----- Texto de leitura -----

Durante todo o século XX, os povos africanos reagiram de diversas formas à dominação imposta pela Europa no Continente Africano. Essas reações nem sempre tiveram como norte planos bem definidos ou mesmo ideologias anticoloniais, mas eram expressões nítidas da luta de classes nesses países.

A opressão e a exploração intensamente colocadas se traduziam, nos povos oprimidos e explorados, em luta e resistência. Como é colocado na abertura do documentário Décolonizations: “A descolonização começou no primeiro dia da colonização”.

Em Angola, assim como em diversos outros países de África, a descolonização ocorreu no contexto da Guerra Fria (1947-1991). Locus da disputa entre os interesses antagônicos dos dois blocos (o socialista soviético, da URSS, e o capitalista, encabeçado pelos EUA), a luta pela Independência foi fortemente influenciada por essa cizânia global.

-----

Solicitação 1 -
Responda às perguntas sobre o texto acerca da descolonização africana:
(a) Em que contexto histórico ocorreu a descolonização em Angola?
(b) Qual documentário é citado no texto?
(c) Qual país encabeçava o bloco capitalista?
Solicitação 2 - Reescreva o trecho do texto sobre a descolonização africana que começa em "A opressão e" e segue até "essa cizânia global.", substituindo "Angola" por "Moçambique".
Solicitação 3 - Dê continuidade ao texto sobre a descolonização africana a partir do ponto em que ele termina.
A listagem apresentada não é necessária para resolver o que se pede.

----- Dados disponíveis -----

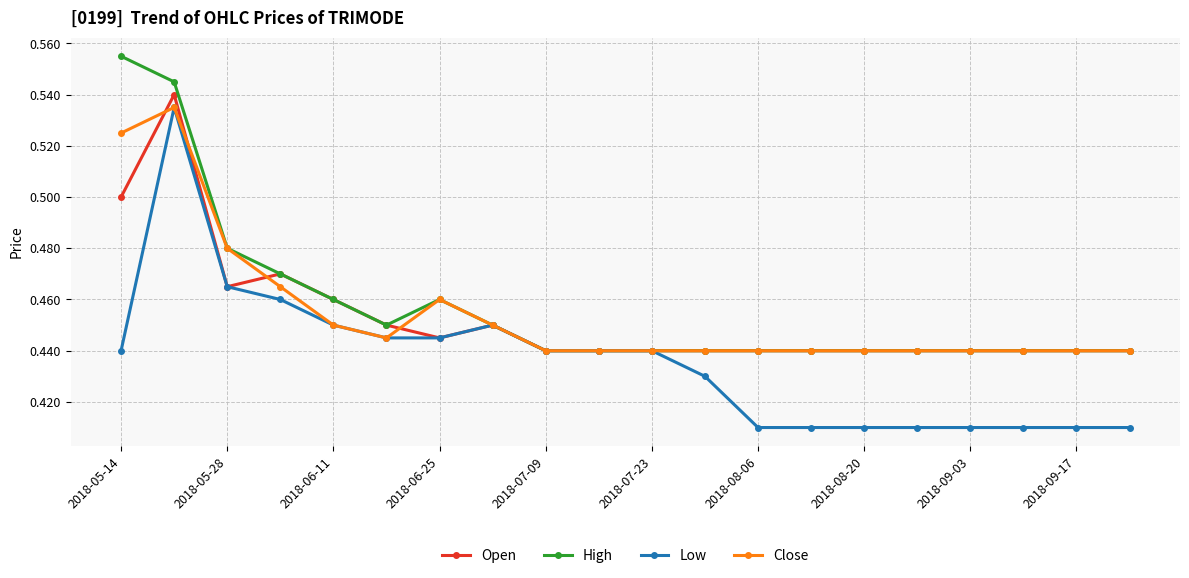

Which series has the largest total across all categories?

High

-----
----- Dados disponíveis -----

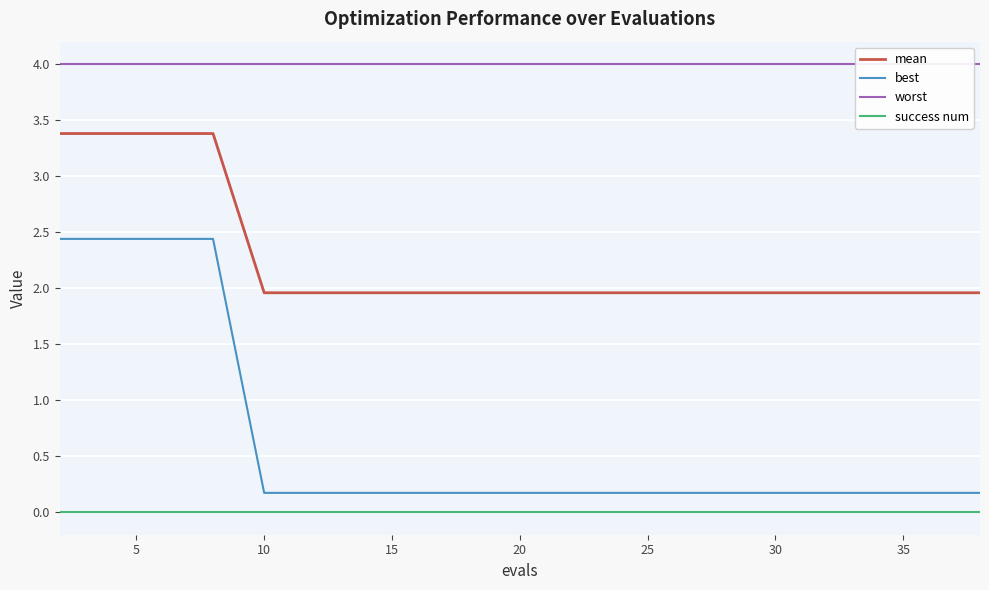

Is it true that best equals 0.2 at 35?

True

-----

Resposta 1 -
(a) No contexto da Guerra Fria (1947-1991).
(b) Décolonizations.
(c) Os EUA.

Resposta 2 -
A opressão e a exploração intensamente colocadas se traduziam, nos povos oprimidos e explorados, em luta e resistência. Como é colocado na abertura do documentário Décolonizations: “A descolonização começou no primeiro dia da colonização”.

Em Moçambique, assim como em diversos outros países de África, a descolonização ocorreu no contexto da Guerra Fria (1947-1991). Locus da disputa entre os interesses antagônicos dos dois blocos (o socialista soviético, da URSS, e o capitalista, encabeçado pelos EUA), a luta pela Independência foi fortemente influenciada por essa cizânia global.

Resposta 3 -
Entretanto, a postura adotada não envolveu o alinhamento automático e acrítico a nenhum dos blocos. Pelo contrário, o que se desenhou foi uma perspectiva anticolonial que, antes de qualquer coisa, colocava os interesses africanos em primeiro lugar. É sobre isso que falaremos nesta sexta-feira, 11, em alusão ao dia de conquista da Independência de Angola, país localizado na região Central da África Austral.

Luanda, capital de Angola. Foto: Eryxson Fonseca/Unsplash.

Colonialismo em Angola: a primeira violência da presença europeia

O comércio transatlântico de escravizados sequestrou um número elevadíssimo de africanos para o trabalho forçado nas Américas e em outras partes do mundo. Angola esteve inserida no complexo mercado do tráfico de escravizados desde os primeiros momentos da colonização.

Por mais de três séculos, Angola foi um do principais pontos de retirada de negros cativos, em um mercado que desestruturou sociedades inteiras, desarranjou a forma tradicional de relação dos diferentes povos que habitavam o Continente e desenvolveu entre eles um estado quase permanente de guerra em nome do lucro e dos interesses europeus.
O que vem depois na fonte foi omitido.